*** LISTED ENTRIES ***

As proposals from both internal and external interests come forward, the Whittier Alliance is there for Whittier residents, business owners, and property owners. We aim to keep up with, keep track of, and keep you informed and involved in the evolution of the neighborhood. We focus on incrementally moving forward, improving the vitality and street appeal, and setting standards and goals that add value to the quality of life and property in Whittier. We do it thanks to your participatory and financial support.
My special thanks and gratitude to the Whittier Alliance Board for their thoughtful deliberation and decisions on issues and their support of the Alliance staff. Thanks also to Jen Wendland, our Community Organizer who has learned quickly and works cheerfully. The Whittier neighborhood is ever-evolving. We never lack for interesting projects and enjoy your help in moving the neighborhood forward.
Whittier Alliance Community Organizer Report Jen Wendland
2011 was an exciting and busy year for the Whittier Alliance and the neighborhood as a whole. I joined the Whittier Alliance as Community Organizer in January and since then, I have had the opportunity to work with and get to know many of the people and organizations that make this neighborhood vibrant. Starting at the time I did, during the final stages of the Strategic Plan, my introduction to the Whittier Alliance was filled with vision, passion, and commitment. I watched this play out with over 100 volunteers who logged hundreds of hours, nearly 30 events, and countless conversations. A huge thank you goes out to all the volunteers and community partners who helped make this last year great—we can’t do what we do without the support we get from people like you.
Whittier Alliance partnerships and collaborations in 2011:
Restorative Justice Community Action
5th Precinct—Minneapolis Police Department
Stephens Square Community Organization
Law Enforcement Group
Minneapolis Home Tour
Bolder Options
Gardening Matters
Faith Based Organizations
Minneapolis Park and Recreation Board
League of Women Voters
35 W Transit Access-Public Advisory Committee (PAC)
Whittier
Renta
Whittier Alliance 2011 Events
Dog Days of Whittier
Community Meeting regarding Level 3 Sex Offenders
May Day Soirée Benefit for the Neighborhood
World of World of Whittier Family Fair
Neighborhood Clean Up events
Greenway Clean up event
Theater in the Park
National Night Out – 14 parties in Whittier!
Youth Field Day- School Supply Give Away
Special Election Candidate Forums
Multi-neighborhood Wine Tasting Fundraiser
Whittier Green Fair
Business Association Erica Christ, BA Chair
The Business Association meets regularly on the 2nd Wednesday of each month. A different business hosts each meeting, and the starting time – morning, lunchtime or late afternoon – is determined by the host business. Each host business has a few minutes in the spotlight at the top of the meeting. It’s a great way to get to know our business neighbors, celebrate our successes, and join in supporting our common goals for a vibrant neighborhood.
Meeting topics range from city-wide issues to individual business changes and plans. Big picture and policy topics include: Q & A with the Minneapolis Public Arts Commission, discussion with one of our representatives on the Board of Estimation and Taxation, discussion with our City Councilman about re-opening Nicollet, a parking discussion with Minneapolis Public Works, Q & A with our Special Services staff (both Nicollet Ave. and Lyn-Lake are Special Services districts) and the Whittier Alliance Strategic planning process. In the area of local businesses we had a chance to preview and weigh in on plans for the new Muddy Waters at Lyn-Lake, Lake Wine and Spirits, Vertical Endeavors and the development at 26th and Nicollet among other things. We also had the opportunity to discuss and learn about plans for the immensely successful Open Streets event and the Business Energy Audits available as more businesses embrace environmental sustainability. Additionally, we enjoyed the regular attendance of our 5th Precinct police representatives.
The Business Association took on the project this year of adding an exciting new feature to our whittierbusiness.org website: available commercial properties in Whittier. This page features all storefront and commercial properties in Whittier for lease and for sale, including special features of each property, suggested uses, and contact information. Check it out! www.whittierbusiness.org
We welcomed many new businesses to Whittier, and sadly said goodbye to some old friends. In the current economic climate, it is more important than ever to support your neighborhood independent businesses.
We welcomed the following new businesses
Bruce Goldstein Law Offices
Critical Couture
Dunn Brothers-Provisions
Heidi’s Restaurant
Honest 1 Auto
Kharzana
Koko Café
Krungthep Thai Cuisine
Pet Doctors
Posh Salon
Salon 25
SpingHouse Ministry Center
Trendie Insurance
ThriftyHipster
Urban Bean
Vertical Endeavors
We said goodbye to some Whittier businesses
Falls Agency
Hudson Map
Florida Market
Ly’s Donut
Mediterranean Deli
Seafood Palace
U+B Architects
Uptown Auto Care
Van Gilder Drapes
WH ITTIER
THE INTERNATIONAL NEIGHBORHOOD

***

### PROBLEM
Whenever the string "some" shows up in a line of the records, copy that line.

### TASK OUTPUT
We welcomed many new businesses to Whittier, and sadly said goodbye to some old friends. In the current economic climate, it is more important than ever to support your neighborhood independent businesses.
We said goodbye to some Whittier businesses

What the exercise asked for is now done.